Habitantes de la zona de Maneadero, a 10 kilómetros de Ensenada, Baja California, presentaron una denuncia contra la Comisión Estatal de Servicios Públicos de Ensenada (CESPE), por no ocuparse del daño ambiental que están realizando las plantas de tratamiento de aguas negras El Naranjo y Maneadero, al descargar sus aguas contaminadas en el estero Punta Banda, un humedal de la zona.
Los denunciantes aseguran que CESPE está colapsado y que las descargas de aguas residuales son permanentes y sin tratamiento previo. Hasta el momento, no existe un plan de trabajo y financiero concreto para enfrentar la emergencia del daño ambiental de dichas descargas.
«La única respuesta de las autoridades es que hay que esperar. Mientras vemos cómo se destruyen nuestros arroyos, nuestra salud y nuestros modos de vida», expresó Manuel Mercado, agricultor de Maneadero.

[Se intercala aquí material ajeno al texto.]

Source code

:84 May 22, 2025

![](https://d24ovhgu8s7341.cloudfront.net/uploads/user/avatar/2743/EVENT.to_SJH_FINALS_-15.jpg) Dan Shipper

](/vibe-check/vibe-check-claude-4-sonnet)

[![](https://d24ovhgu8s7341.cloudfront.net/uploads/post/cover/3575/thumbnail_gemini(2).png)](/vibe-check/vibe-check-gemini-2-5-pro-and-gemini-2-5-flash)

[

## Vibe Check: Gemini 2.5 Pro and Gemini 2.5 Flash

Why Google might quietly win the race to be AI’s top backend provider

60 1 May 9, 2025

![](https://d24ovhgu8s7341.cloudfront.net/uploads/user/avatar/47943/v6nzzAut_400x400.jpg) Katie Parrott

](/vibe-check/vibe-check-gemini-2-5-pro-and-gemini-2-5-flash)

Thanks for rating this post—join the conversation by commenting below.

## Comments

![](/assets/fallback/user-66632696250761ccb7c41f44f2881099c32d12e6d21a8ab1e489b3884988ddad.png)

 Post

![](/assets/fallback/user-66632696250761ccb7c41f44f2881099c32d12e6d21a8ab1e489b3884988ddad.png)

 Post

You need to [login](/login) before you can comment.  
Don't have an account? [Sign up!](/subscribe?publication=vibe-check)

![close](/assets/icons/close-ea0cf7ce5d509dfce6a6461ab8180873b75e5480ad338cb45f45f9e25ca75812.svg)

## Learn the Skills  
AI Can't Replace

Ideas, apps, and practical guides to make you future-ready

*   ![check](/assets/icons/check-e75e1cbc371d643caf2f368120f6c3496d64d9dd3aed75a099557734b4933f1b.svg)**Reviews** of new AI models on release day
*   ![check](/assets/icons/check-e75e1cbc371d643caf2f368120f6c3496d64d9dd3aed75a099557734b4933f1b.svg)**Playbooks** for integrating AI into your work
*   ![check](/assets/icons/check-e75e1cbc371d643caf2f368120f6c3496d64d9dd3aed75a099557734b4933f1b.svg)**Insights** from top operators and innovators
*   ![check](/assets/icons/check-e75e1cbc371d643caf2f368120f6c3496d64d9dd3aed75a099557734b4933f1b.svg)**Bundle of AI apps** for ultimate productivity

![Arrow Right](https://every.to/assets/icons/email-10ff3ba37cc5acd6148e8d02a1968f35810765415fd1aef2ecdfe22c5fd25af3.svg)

La denuncia fue dirigida a la Procuraduría Federal de Protección al Ambiente (Profepa), y al Organismo de Cuenca de la Península de Baja California, perteneciente a la Comisión Nacional del Agua (Conagua) contra quien resulte responsable. Los denunciantes solicitaron a las autoridades que den vista a la Fiscalía General de la República para investigar el delito ambiental.
«La Profepa y la Conagua deben actuar con celeridad y con la debida diligencia; de lo contrario, se harían partícipes de esta injusticia ambiental po incumplir su mandato de control y vigilancia», expresó Sandra Moguel, abogada ambientalista.

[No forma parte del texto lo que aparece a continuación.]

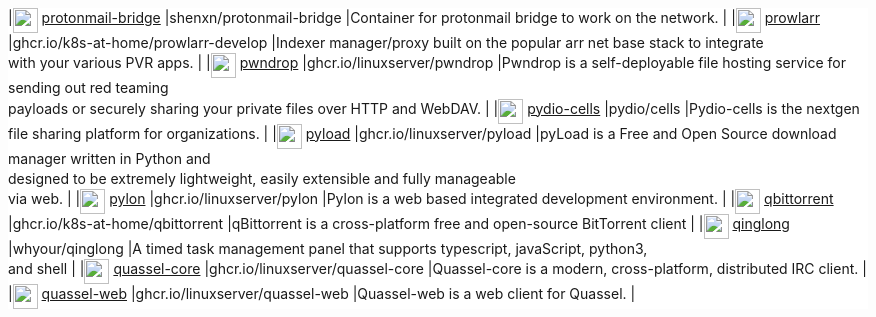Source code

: |<img src="https://truecharts.org/img/chart-icons/protonmail-bridge.png" align="top" width="25" height="25" /> [protonmail-bridge](https://github.com/truecharts/apps/tree/master/charts/stable/protonmail-bridge)                           |shenxn/protonmail-bridge                    |Container for protonmail bridge to work on the network.                                                                                                                                                                                                                 |
|<img src="https://truecharts.org/img/chart-icons/prowlarr.png" align="top" width="25" height="25" /> [prowlarr](https://github.com/truecharts/apps/tree/master/charts/stable/prowlarr)                                                      |ghcr.io/k8s-at-home/prowlarr-develop        |Indexer manager/proxy built on the popular arr net base stack to integrate<br />with your various PVR apps.                                                                                                                                                             |
|<img src="https://truecharts.org/img/chart-icons/pwndrop.png" align="top" width="25" height="25" /> [pwndrop](https://github.com/truecharts/apps/tree/master/charts/stable/pwndrop)                                                         |ghcr.io/linuxserver/pwndrop                 |Pwndrop is a self-deployable file hosting service for sending out red teaming<br />payloads or securely sharing your private files over HTTP and WebDAV.                                                                                                                |
|<img src="https://truecharts.org/img/chart-icons/pydio-cells.png" align="top" width="25" height="25" /> [pydio-cells](https://github.com/truecharts/apps/tree/master/charts/stable/pydio-cells)                                             |pydio/cells                                 |Pydio-cells is the nextgen file sharing platform for organizations.                                                                                                                                                                                                     |
|<img src="https://truecharts.org/img/chart-icons/pyload.png" align="top" width="25" height="25" /> [pyload](https://github.com/truecharts/apps/tree/master/charts/stable/pyload)                                                            |ghcr.io/linuxserver/pyload                  |pyLoad is a Free and Open Source download manager written in Python and<br />designed to be extremely lightweight, easily extensible and fully manageable<br />via web.                                                                                                 |
|<img src="https://truecharts.org/img/chart-icons/pylon.png" align="top" width="25" height="25" /> [pylon](https://github.com/truecharts/apps/tree/master/charts/stable/pylon)                                                               |ghcr.io/linuxserver/pylon                   |Pylon is a web based integrated development environment.                                                                                                                                                                                                                |
|<img src="https://truecharts.org/img/chart-icons/qbittorrent.png" align="top" width="25" height="25" /> [qbittorrent](https://github.com/truecharts/apps/tree/master/charts/stable/qbittorrent)                                             |ghcr.io/k8s-at-home/qbittorrent             |qBittorrent is a cross-platform free and open-source BitTorrent client                                                                                                                                                                                                  |
|<img src="https://truecharts.org/img/chart-icons/qinglong.png" align="top" width="25" height="25" /> [qinglong](https://github.com/truecharts/apps/tree/master/charts/stable/qinglong)                                                      |whyour/qinglong                             |A timed task management panel that supports typescript, javaScript, python3,<br />and shell                                                                                                                                                                             |
|<img src="https://truecharts.org/img/chart-icons/quassel-core.png" align="top" width="25" height="25" /> [quassel-core](https://github.com/truecharts/apps/tree/master/charts/stable/quassel-core)                                          |ghcr.io/linuxserver/quassel-core            |Quassel-core is a modern, cross-platform, distributed IRC client.                                                                                                                                                                                                       |
|<img src="https://truecharts.org/img/chart-icons/quassel-web.png" align="top" width="25" height="25" /> [quassel-web](https://github.com/truecharts/apps/tree/master/charts/stable/quassel-web)                                             |ghcr.io/linuxserver/quassel-web             |Quassel-web is a web client for Quassel.                                                                                                                                                                                                                                |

«La salud del estero Punta Banda ha sido severamente afectada. Tenemos monitoreos de la calidad de agua donde se cultivan moluscos que demuestran que los niveles de contaminación por coliformes fecales se encuentran por encima de la normatividad mexicana», señala otra de las vecinas de la zona.
Los denunciantes esperan que Conagua y Profepa investiguen y sancionen el daño ambiental con un papel activo, y que cumplan con su obligación de garantes de la salud de los ecosistemas costeros, y de las comunidades que dependen de estos.
El humedal es un hábitat de aves migratorias como el gorrión sabanero, el charrán mínimo, el rascón picudo californiano, el pato golondrino y es refugio de mamíferos marinos como la foca común. También es un sitio emblemático de la cultura ensenadense, en donde las familias realizan actividades recreativas y económicas como la pesca.